Parece um reality show, mas é pura ciência. Desde o dia 3 de junho de 2010, seis astronautas três russos, um francês, um chinês e um italiano estão confinados em uma cápsula, hermeticamente fechada, que simula as condições de vida em uma nave espacial. No dia 5 de novembro, ela será aberta, encerrando uma viagem virtual de ida e volta ao planeta Marte. Observado por cientistas 24 horas ao dia, o grupo está a menos de um mês de completar a sua missão: passar 520 dias sem contato externo e em uma estação de apenas 550 m3, distribuídos em cinco módulos (quatro habitáveis e um "externo"), que imita a superfície do Planeta Vermelho. Detalhe: a cápsula localiza-se em um laboratório em Moscou, na Rússia.

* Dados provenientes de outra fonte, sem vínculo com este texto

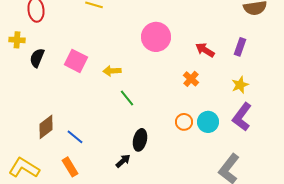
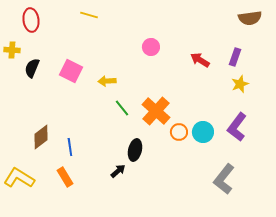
pink circle: (156, 37) -> (151, 47), size x0.6
orange cross: (191, 79) -> (156, 111), moved, size x1.8
yellow star: (240, 85) -> (240, 84), moved
blue line: (75, 137) -> (70, 147), turned 42

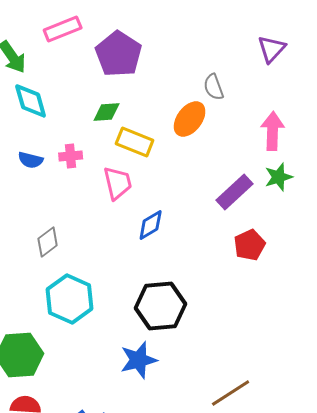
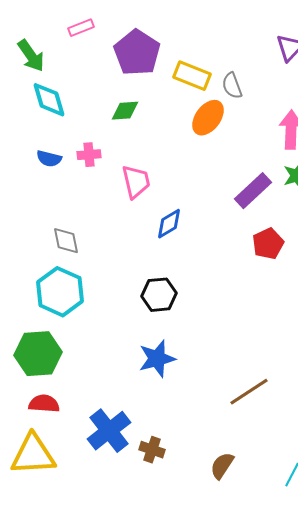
pink rectangle: (63, 29) -> (81, 28), size x0.7
yellow rectangle: (135, 142) -> (192, 76), moved
gray diamond: (48, 242) -> (66, 241), turned -64
cyan hexagon: (70, 299) -> (60, 292), moved
black hexagon: (161, 306) -> (159, 295), moved, size x0.7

O projeto, uma cooperação entre a Agência Espacial Europeia (ESA) e o Instituto Russo de Problemas Biomédicos, bateu o recorde de tempo de confinamento. Batizada de Mars 500 (www.esa.int/mars500), a iniciativa tem como objetivo analisar os efeitos físicos e psicológicos de uma viagem espacial de longa duração em seres humanos. Além disso, testam-se tecnologias e experimentos científicos a bordo.
Lições
"Além dos resultados dessas diferentes experiências (mais de cem no total), que serão divulgados mais adiante, estamos aprendendo lições importantes. O modo de comunicação entre o controle de terra e a equipe, por exemplo, é delicado, especialmente quando há delay [atraso de sinal de rádio]", explica Patrik Sundblad, médico do Centro de Pesquisa e Tecnologia da ESA, que conversou por e-mail com a Gazeta do Povo. Os "marsonautas", como são chamados, comunicam-se via rádio e também acessam a internet. Porém, um atraso no sinal é inserido propositalmente para simular as condições reais de comunicação no espaço sideral. O delay diminui conforme a "nave" se aproxima da "Terra".
Além de servir de laboratório, a cápsula tem itens de conforto e até videogame a bordo. Por outro lado, a água e a comida precisam ser racionadas, como em uma missão real. De acordo com Sundblad, em relação ao comportamento dos astronautas, os períodos psicologicamente mais difíceis são aqueles em que as atividades diminuem. "No geral, eles estão bem. Conseguem sentir que o fim da missão se aproxima", revela.
A bordo, os tripulantes afastam a monotonia fazendo atividades programadas e de lazer. "Meu método é bem simples: mantenho-me ocupado", disse o astronauta Romain Charles, ao responder uma pergunta do público. "Além do trabalho, planejo outras coisas, como revisar minhas lições de física, estudar o idioma russo e tocar guitarra", completou. Outro detalhe, segundo Charles, é que o grupo raramente conversa sobre voltar para casa. "Apenas focamos na semana que virá."
Desafios tecnológicos ainda precisam ser superados
De acordo com Patrik Sundblad, da Agência Espacial Europeia, o ser humano ainda não está preparado para uma missão tripulada à Marte. "Existem diversos desafios tecnológicos que precisam ser superados, primeiramente em relação a manter a saúde e o desempenho das equipes. Colocar um jipe em solo marciano já foi feito, obviamente. A parte complexa começa quando você tem que levar um ser humano junto. E ainda tem o retorno para a Terra, que, aliás, nunca foi feito nem em missões com robôs", ressalta.
Em relação à equipe do Mars 500, Sundblad diz que a missão não acaba com a abertura da escotilha no próximo dia 5. "Ainda há uma série de atividades planejadas relacionadas ao programa científico, interesses da mídia e check-ups médicos, ao mesmo tempo em que o grupo tentará retornar à vida normal", diz o especialista.
Problemas
Segundo Sundblad, poucos problemas ocorreram até agora na "viagem" a Marte. "Esperávamos um bocado deles, especialmente dados os desafios de um estudo desse tipo. Algumas dificuldades ocorreram, outras não. O segredo é manter um bom contato com a equipe, apesar dos contratempos", conclui.